ENTRIES SHOWN

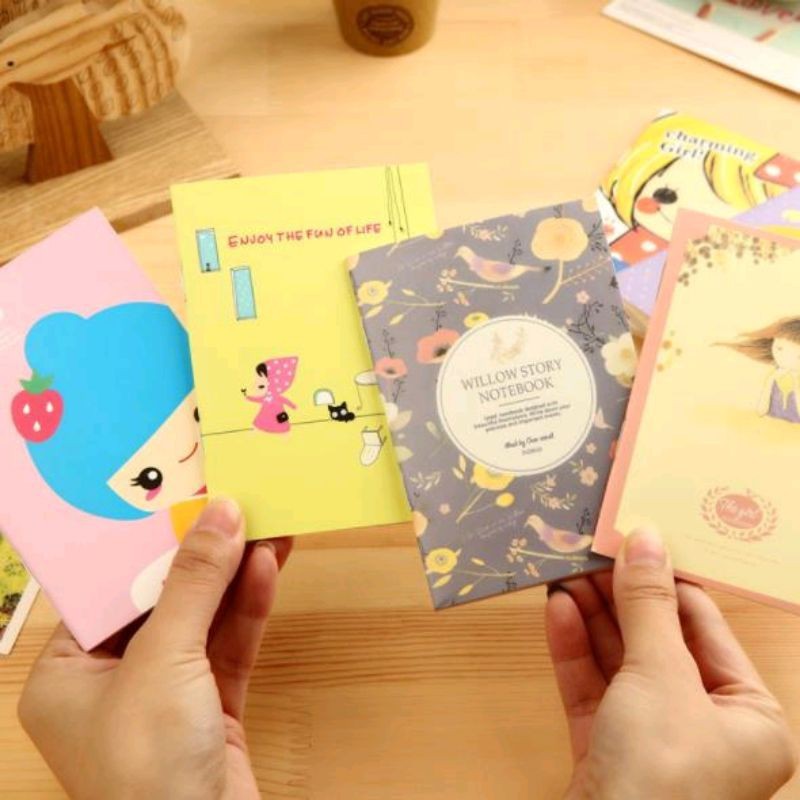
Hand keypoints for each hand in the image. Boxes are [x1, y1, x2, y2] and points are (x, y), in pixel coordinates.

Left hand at [19, 498, 291, 799]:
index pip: (109, 588)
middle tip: (235, 505)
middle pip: (163, 598)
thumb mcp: (163, 661)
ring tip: (267, 525)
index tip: (182, 498)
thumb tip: (222, 512)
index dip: (147, 541)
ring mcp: (166, 695)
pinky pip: (229, 646)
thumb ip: (194, 583)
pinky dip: (248, 609)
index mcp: (68, 673)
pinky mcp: (212, 707)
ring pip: (204, 619)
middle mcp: (112, 681)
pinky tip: (268, 569)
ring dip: (235, 575)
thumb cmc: (147, 766)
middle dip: (202, 554)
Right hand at [546, 529, 796, 799]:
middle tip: (590, 548)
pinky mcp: (606, 752)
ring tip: (565, 568)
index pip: (706, 626)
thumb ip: (649, 606)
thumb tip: (645, 538)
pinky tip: (557, 609)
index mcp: (749, 716)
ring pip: (619, 662)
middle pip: (657, 641)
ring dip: (592, 616)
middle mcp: (705, 728)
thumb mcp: (660, 674)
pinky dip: (574, 650)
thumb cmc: (663, 772)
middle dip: (620, 595)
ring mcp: (652, 741)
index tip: (635, 536)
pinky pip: (592, 690)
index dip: (669, 577)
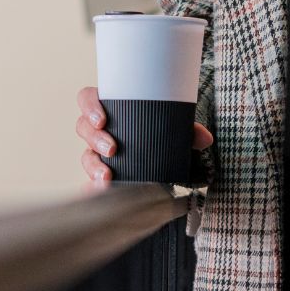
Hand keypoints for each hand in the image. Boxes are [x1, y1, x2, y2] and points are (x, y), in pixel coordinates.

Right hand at [76, 86, 214, 189]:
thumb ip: (189, 131)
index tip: (102, 119)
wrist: (163, 152)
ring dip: (94, 165)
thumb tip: (205, 138)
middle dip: (95, 139)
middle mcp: (101, 128)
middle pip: (84, 127)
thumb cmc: (159, 130)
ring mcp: (99, 150)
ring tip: (107, 176)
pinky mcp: (103, 170)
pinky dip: (92, 185)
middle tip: (112, 149)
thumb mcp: (173, 126)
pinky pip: (92, 176)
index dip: (89, 107)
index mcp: (111, 107)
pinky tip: (97, 192)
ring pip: (86, 154)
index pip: (88, 98)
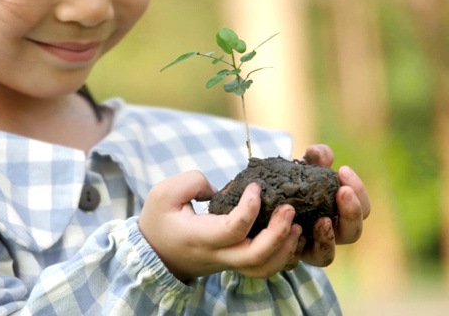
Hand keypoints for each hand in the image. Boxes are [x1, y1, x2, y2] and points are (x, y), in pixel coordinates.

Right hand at [139, 171, 302, 281]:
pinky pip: (264, 267)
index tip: (255, 187)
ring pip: (264, 268)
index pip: (233, 230)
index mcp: (199, 237)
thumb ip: (193, 182)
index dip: (250, 208)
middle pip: (256, 256)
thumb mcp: (163, 193)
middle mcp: (217, 255)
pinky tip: (289, 234)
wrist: (155, 252)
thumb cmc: (159, 220)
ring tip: (295, 225)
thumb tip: (223, 188)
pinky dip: (282, 254)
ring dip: (285, 248)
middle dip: (278, 232)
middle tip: (289, 209)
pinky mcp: (235, 262)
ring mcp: (228, 262)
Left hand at [294, 144, 370, 267]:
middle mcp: (329, 235)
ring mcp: (308, 249)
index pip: (362, 208)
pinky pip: (296, 260)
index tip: (343, 170)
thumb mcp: (303, 168)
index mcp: (340, 214)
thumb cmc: (291, 184)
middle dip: (352, 212)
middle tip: (342, 192)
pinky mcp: (288, 256)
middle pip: (353, 233)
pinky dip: (297, 249)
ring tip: (322, 220)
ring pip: (327, 256)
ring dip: (328, 238)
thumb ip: (315, 158)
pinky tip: (294, 232)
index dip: (358, 191)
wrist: (263, 199)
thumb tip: (319, 152)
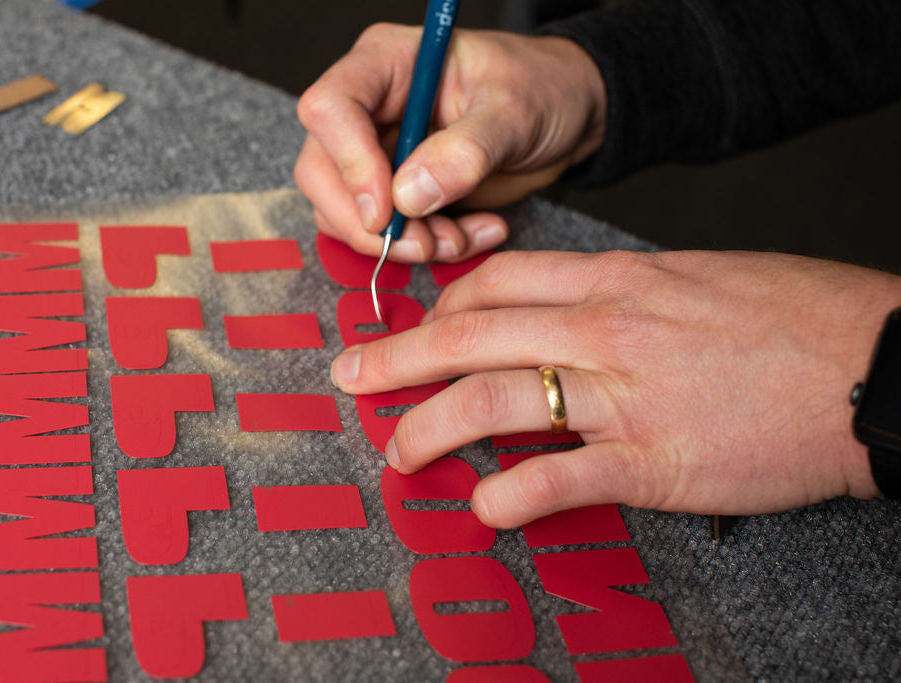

WHAT THIS TASK INVOLVES
Repeat the material above word for word but skip the images.

ANSWER TO THIS PROBLEM
Hand keypoints for each hand in the image. Boxes are [x1, y1, x2, y2] and points are (x, y), in pixel coordinates.

Left hand at [19, 498, 291, 799]:
index pip: (109, 588)
middle tip: (235, 505)
middle pip: (163, 598)
thumb mcp: (163, 661)
ring tip: (267, 525)
index tip: (182, 498)
thumb tip: (222, 512)
index dip: (147, 541)
ring mcp: (166, 695)
pinky pip: (229, 646)
thumb ip: (194, 583)
pinky dip: (248, 609)
index mcp: (68, 673)
pinky mcp: (212, 707)
ring pip: (204, 619)
middle mcp: (112, 681)
pinky tip: (268, 569)
ring dip: (235, 575)
thumb cmc: (147, 766)
middle dip: (202, 554)
Right hand at [546, 529, 796, 799]:
middle tip: (590, 548)
pinky mcp: (606, 752)
ring tip: (565, 568)
index pip: (706, 626)
thumb ip: (649, 606)
thumb tip: (645, 538)
pinky tip: (557, 609)
index mcp: (749, 716)
ring pip: (619, 662)
middle pip: (657, 641)
ring dip: (592, 616)
middle mcp: (705, 728)
thumb mcp: (660, 674)
pinky dip: (574, 650)
thumb cmc: (663, 772)
middle dip: (620, 595)
ring mcp: (652, 741)
index tip: (635, 536)
pinky pip: (592, 690)
index dip: (669, 577)
Hand keypoints for each hand in the image. Boxes are [x1, y1, x2, y2] and points are (x, y), in pixel coordinates.

Right hand at [76, 86, 214, 189]:
thumb ip: (189, 131)
index tip: (102, 119)
wrist: (163, 152)
ring dip: (94, 165)
thumb tip: (205, 138)
middle dip: (95, 139)
middle mcp: (101, 128)
middle pip: (84, 127)
thumb cmc: (159, 130)
ring mcp: (99, 150)
ring tip: (107, 176)
pinky mcp: (103, 170)
pinky dip: (92, 185)
middle tip: (112, 149)
thumb mcp: (173, 126)
pinky pip: (92, 176)
index dip: (89, 107)
index mcp: (111, 107)
pinky tip: (97, 192)
ring pip: (86, 154)
index pip: (88, 98)
Hand keypoints for each hand in the image. Boxes are [x1, y1, x2, y2] and points are (x, y), in pixel coordinates.

Right hand at [139, 171, 302, 281]:
pinky pip: (264, 267)
index tip: (255, 187)
ring pip: (264, 268)
index pip: (233, 230)
index mcp: (199, 237)
thumb ip: (193, 182)
index dip: (250, 208)
middle pip: (256, 256)
thumb mcp: (163, 193)
middle mcp: (217, 255)
pinky tip: (289, 234)
wrist: (155, 252)
thumb cmc: (159, 220)
ring tip: (295, 225)
thumb tip: (223, 188)
pinky dip: (282, 254)
ring dip: (285, 248)
middle dip: (278, 232)
middle tip: (289, 209)
pinky mcp: (235, 262)
ring mcp: (228, 262)
Left hand at [294, 144, 370, 267]:
middle mcp: (329, 235)
ring mcp: (308, 249)
index pip: (362, 208)
pinky pip: (296, 260)
index tip: (343, 170)
thumb mcp: (303, 168)
index mcp: (340, 214)
thumb cmc: (291, 184)
middle dip: (352, 212)
middle tip: (342, 192)
pinky mcp: (288, 256)
middle pip: (353, 233)
pinky dip: (297, 249)
ring tip: (322, 220)
ring pip: (327, 256)
ring dip: (328, 238)
thumb ip: (315, 158)
pinky tip: (294, 232)
index dip: (358, 191)
wrist: (263, 199)
thumb tip: (319, 152)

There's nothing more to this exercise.